Four former city of Las Vegas officials have put the city on notice that they may sue over their ousters in June.
The ex-officials — Housing Director Chris Barela, Finance Director Ann Marie Gallegos, Recreation Director Mark Loera and City Clerk CherylAnn Yara — filed their notice with the city Sept. 10.
They were among six officials dismissed in late June. The action happened in the first months of Tony Marquez’s reign as mayor.
The other dismissed officials were Fire Chief Andrew Duran and Public Works Director Carlos Ortiz. A day after the firings, city officials decided to keep Ortiz in a lower-paying projects coordinator position.
The officials’ notice to the city was addressed to, among others, Marquez and council members Diane Moore and Andrew Feldman, all of whom voted for the ousters. Not listed were Morris Madrid and Cruz Roybal, who voted against the firings.
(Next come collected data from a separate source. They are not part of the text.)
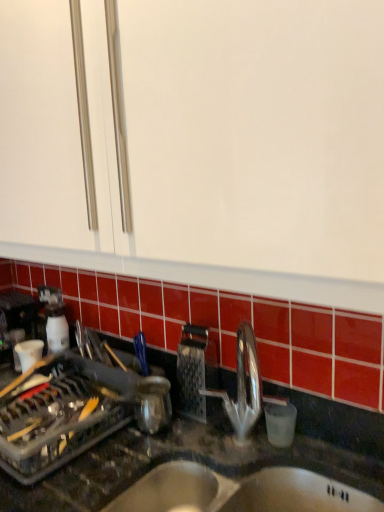
Where is `black granite countertop at center`? The image size is (384, 512). black granite countertop at center is located at coordinates (208, 458).

Image resolution: width=384 pixels, height=512 pixels. Describe the element at coordinates (192, 371) in the screenshot. I see `metallic grater at center` at that location.

The width and height of the screenshot is (384, 512). Identify the location of black granite countertop at center. (208, 458).

Can you confirm if stainless steel sink at lower center is bigger than metallic grater at center?

Indeed, stainless steel sink at lower center has a larger size compared to metallic grater at center.

Locate an element on the screen. appliance located behind the stainless steel sink at lower center is located at coordinates (192, 371).

Consider the image. Considering the positions of objects stainless steel sink at lower center and metallic grater at center in the image provided, who is more to the right, stainless steel sink at lower center or metallic grater at center?

From the viewer's perspective, stainless steel sink at lower center appears more on the right side.

Which object is closer to the camera taking this photo, stainless steel sink at lower center or metallic grater at center?

stainless steel sink at lower center is more forward.

Considering the relative sizes of metallic grater at center and black granite countertop at center in the image provided, is metallic grater at center wider than black granite countertop at center?

Incorrect, the width of metallic grater at center does not surpass that of black granite countertop at center.

Based on the photo, is metallic grater at center facing away from black granite countertop at center?

No.

What's the angular difference between metallic grater at center and black granite countertop at center's facing directions?

There is a 0.294-degree angle between the facing directions of metallic grater at center and black granite countertop at center.

From a real-world perspective, which is physically above, metallic grater at center or black granite countertop at center?

In real-world perspective, metallic grater at center is above.

Does stainless steel sink at lower center have a greater height compared to black granite countertop at center?

Incorrect, the height of stainless steel sink at lower center is not larger of that of black granite countertop at center.

Could you tell me if stainless steel sink at lower center is facing black granite countertop at center?

Yes, stainless steel sink at lower center faces towards black granite countertop at center.

The height and width of the screenshot is (512, 384). Identify the location of sink located on the right of black granite countertop at center. (239, 490).

Is stainless steel sink at lower center surrounding black granite countertop at center?

No, black granite countertop at center is not inside stainless steel sink at lower center.

Considering the sizes of objects black granite countertop at center and stainless steel sink at lower center in the image provided, who is shorter, black granite countertop at center or stainless steel sink at lower center?

Standing shorter between the two is stainless steel sink at lower center.

Considering the positions of point (121, 478) and point (317, 482), is point (121, 478) closer or farther from the camera than point (317, 482)?

Point (121, 478) appears to be closer to the viewer than point (317, 482).

From a real-world perspective, relative to stainless steel sink at lower center, is black granite countertop at center vertically above or below?

black granite countertop at center is above stainless steel sink at lower center.

Can you tell me how much black granite countertop at center and stainless steel sink at lower center differ in facing direction?

0.295 degrees separate the facing orientations of black granite countertop at center and stainless steel sink at lower center.

At what (x,y) coordinates should I click in order to perform the action: click on appliance that is above the stainless steel sink at lower center (from the image's perspective). Please return your answer as a coordinate pair (x, y). Looking at the image, I should click on (192, 371).

Which is in front, point (194, 408) or point (296, 468)?

The point (296, 468) is more forward.

From a real-world perspective, is metallic grater at center above or below stainless steel sink at lower center?

In terms of real-world spatial position, metallic grater at center is above stainless steel sink at lower center.

Is black granite countertop at center facing away from metallic grater at center?

No, black granite countertop at center is not facing away from metallic grater at center.

The height and width of the screenshot is (512, 384). In the image, there is a metallic grater at center. Find the location of `countertop below it (from the image's perspective)`. countertop below it (from the image's perspective) is located at coordinates (208, 458).

From the image's perspective, is black granite countertop at center located beneath metallic grater at center?

Yes, from the image's perspective, black granite countertop at center is below metallic grater at center.

Is black granite countertop at center in front of or behind metallic grater at center in the image?

black granite countertop at center is in front of metallic grater at center.

Identify the location of appliance above the stainless steel sink at lower center (from a real-world perspective). Image resolution: width=384 pixels, height=512 pixels. (192, 371).

Identify the location of appliance on the right of the black granite countertop at center. This screenshot has height=512, width=384. (192, 371).

Considering their positions, is stainless steel sink at lower center positioned closer to black granite countertop at center than metallic grater at center?

stainless steel sink at lower center is closer to black granite countertop at center.

Considering their positions, is metallic grater at center positioned further to stainless steel sink at lower center than black granite countertop at center?

metallic grater at center is positioned further to the anchor stainless steel sink at lower center.

Based on their spatial positions, is black granite countertop at center or stainless steel sink at lower center further from metallic grater at center?

Among the two, stainless steel sink at lower center is located further to metallic grater at center.

Considering their positions, is stainless steel sink at lower center positioned further to metallic grater at center than black granite countertop at center?

stainless steel sink at lower center is positioned further to the anchor metallic grater at center.

Estimate the real-world distances between objects in this image. Which object is further from stainless steel sink at lower center, black granite countertop at center or metallic grater at center?

The object further to stainless steel sink at lower center is metallic grater at center.

Which object lies further to the anchor point black granite countertop at center, metallic grater at center or stainless steel sink at lower center?

The object further to black granite countertop at center is metallic grater at center.

I want to click on sink located between black granite countertop at center and metallic grater at center in the depth direction, so [x=239, y=490].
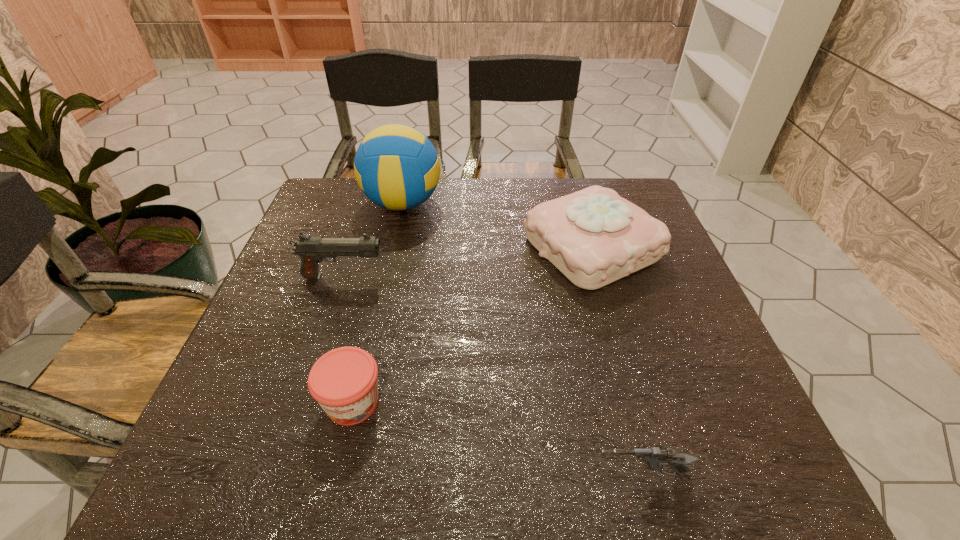
Locate an element on the screen. volleyball is located at coordinates (396, 166).

You are a GUI agent. You are given a task and a screenshot of the screen. Output one action in this format:
    pyautogui.click(x=<x>, y=<y>)
    Task: Click on the left gun
    The height and width of the screenshot is (540, 960).
    Given the screenshot: What is the action you would take?
    pyautogui.click(x=312, y=250)

In order to click on the farther gun in this screenshot , I will do `click(312, 250)`.

The height and width of the screenshot is (540, 960). In order to click on cake in this screenshot , I will do `click(594, 237)`.

Where is `the fourth farthest object`? The height and width of the screenshot is (540, 960). the fourth farthest object is located at coordinates (343, 381).

The image size is (960, 540). In order to click on the second shortest object in this screenshot , I will do (x=343, y=381).

Identify the location of the shortest object. (655, 458).

Locate an element on the screen. This screenshot has height=540, width=960. the nearer gun is located at coordinates (655, 458).

The image size is (960, 540). I want to click on free space located 0.120m on the left of the volleyball, so click(322, 204).

Locate an element on the screen. vacant area located 0.060m in the direction the taller gun is aimed is located at coordinates (411, 276).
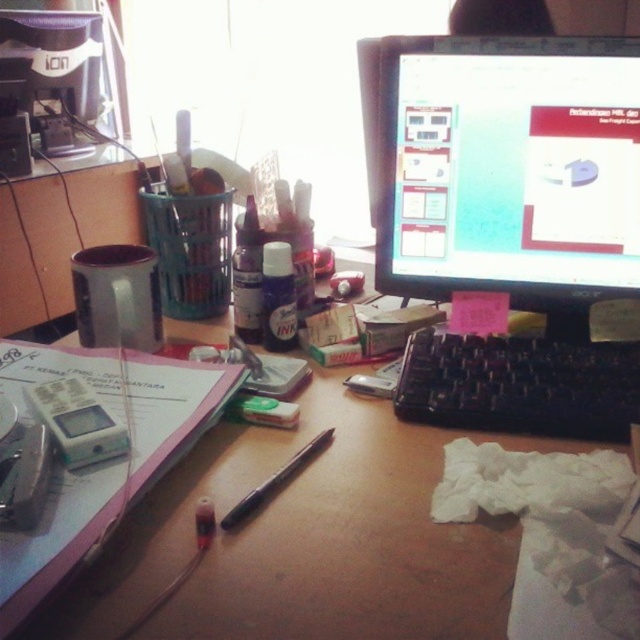
You are organizing the desk and need to place a new item at coordinates point 0.6, 0.1. Is there enough space near the white plastic calculator at left to place this new item?

The white plastic calculator at left is at point (77, 420). The new item is at (64, 384), which is approximately 0.059 units away in the x and y direction. Depending on the size of the new item and the calculator, there might be space, but the exact distance is about 0.059 units in both directions.

You are a delivery robot that needs to place a package on the desk without blocking the black plastic monitor at center. The package is 12 inches wide. Can you safely place it on the desk while keeping it at least 6 inches away from the monitor?

The black plastic monitor at center is 22.86 inches away from the camera. Since the package is 12 inches wide and needs to be at least 6 inches away from the monitor, there is sufficient space on the desk to place the package without blocking the monitor as long as it is positioned appropriately away from it.

Based on the photo, you are organizing the desk and need to place a new item between the white plastic calculator at left and the matte black pen at center. Based on their current positions, where should you place the new item to ensure it is between them?

The white plastic calculator at left is on the left side of the matte black pen at center, so placing the new item between them would require positioning it to the right of the white plastic calculator at left but to the left of the matte black pen at center.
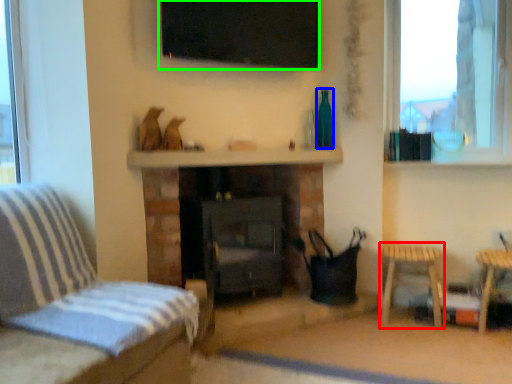
Question: Which is farther away from table (highlighted by a red box)? bottle (highlighted by a blue box) or window screen (highlighted by a green box)?

Choices:
 (A) bottle
 (B) window screen

Answer: (B)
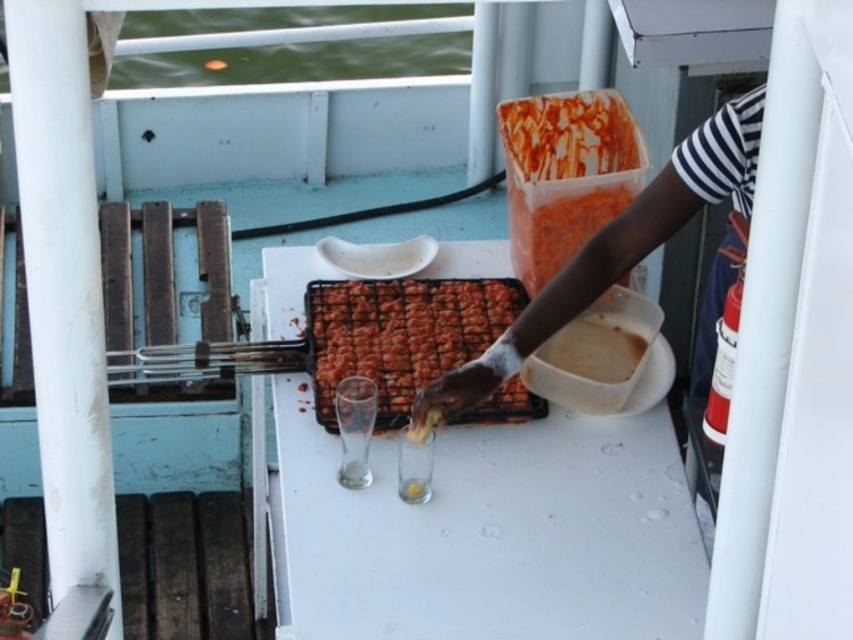
You are a guest at a barbecue party on the boat. You see a dark skin arm at center holding a skewer and a matte plastic container at upper center with marinade. Which object is closer to your right side?

The dark skin arm at center is positioned on the right side of the matte plastic container at upper center, so the dark skin arm at center is closer to your right side.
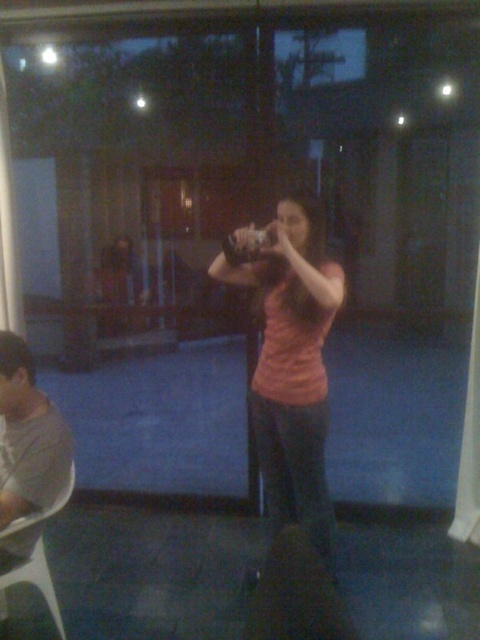
Based on the scene description, where is the pink matte shirt at center located in the image?

The pink matte shirt at center is located at point coordinates of 0.570 on the x axis and 0.610 on the y axis.

Based on the photo, you are a photographer trying to capture a clear photo of the pink matte shirt at center and the white plastic chair at lower left. Since the scene is blurry, you decide to adjust your camera settings to focus on the closer object. Which object should you focus on to ensure it becomes sharp?

The white plastic chair at lower left is closer to the photographer than the pink matte shirt at center. Since the scene is blurry, focusing on the closer object, the white plastic chair at lower left, would make it sharp.

Based on the photo, you are planning to take a photo of the scene. The pink matte shirt at center and the white plastic chair at lower left are both in the frame. Which object will appear bigger in your photo?

The pink matte shirt at center will appear bigger in the photo because it has a larger size compared to the white plastic chair at lower left.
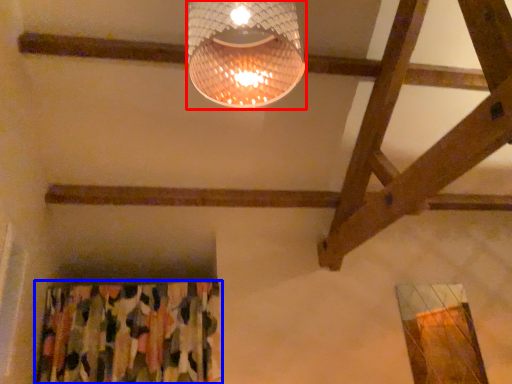
Question: Among these objects, which one is farthest to the camera, lamp (highlighted by a red box) or curtain (highlighted by a blue box)?

Choices:
 (A) lamp
 (B) curtain

Answer: (B)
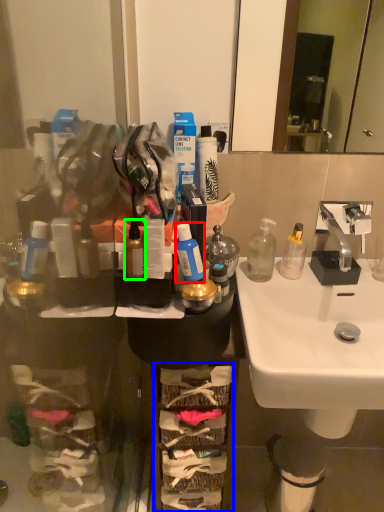
Question: Which object is the farthest from mouthwash (highlighted by a red box)? Choose among these: shelf (highlighted by a blue box) or bottle (highlighted by a green box).

Choices:
 (A) shelf
 (B) bottle

Answer: (A)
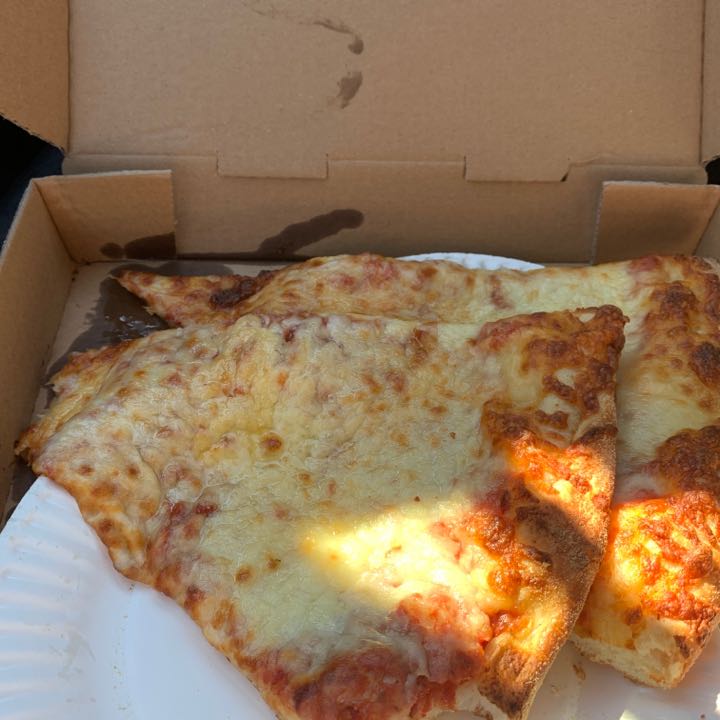
You are a GUI agent. You are given a task and a screenshot of the screen. Output one action in this format:
    pyautogui.click(x=<x>, y=<y>)
    Task: Click on the grease stain on box
    The width and height of the screenshot is (720, 720).
    Given the screenshot: What is the action you would take?
    pyautogui.click(x=122, y=315), pyautogui.click(x=279, y=235), pyautogui.click(x=346, y=89), pyautogui.click(x=354, y=45)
The ousted officials’ names aren’t listed in the local phonebook, so they couldn’t be reached for comment. Their notice didn’t include the name of an attorney.
The four former officials stated in the letter that their causes of action include violation of civil rights, defamation, wrongful discharge, negligence and violation of due process.
The specific alleged violations include:
• The reorganizational meeting was not timely held.
• The recommendation for the termination by the interim city manager, Jeff Condrey, was not given in accord with the law. In fact, the manager disagreed with the terminations.
• There was improper legal notice of the terminations.
• The terminations defamed the fired employees.
• There was no “just cause” for the termination of the housing director.
• The city attorney, Carlos Quiones, failed in his duty to research the issues and give correct advice.
• The terminations were acts of retaliation against the employees for their support of other candidates or because of whistleblower activities.
The four former officials want their terminations to be declared null and void. They are asking to be reinstated immediately or made whole for their losses.
During the June 23 council meeting, Condrey made the recommendations for the firings. But when Councilman Morris Madrid questioned Condrey about the reasons, the manager wouldn’t answer directly.
Condrey said he made the decision “in consultation with the mayor ... it’s his call.
Madrid asked for Condrey’s personal opinion on the terminations — to which Condrey said it was “irrelevant.”
At the meeting, Madrid questioned the legality of revisiting business conducted at the council’s organizational meeting’s held three months before — when department heads were given temporary, 90-day appointments to their positions.
The week after the meeting, Madrid said that because the city charter-required organizational meeting had been adjourned so long before, directors would have to get a hearing if the city wanted to fire them.
The mayor said this morning that the understanding was that the officials were reappointed for 90 days.
“They are exempt and serve at will,” he said.
He said he treated all employee equally, regardless of the candidates they supported in the mayoral race.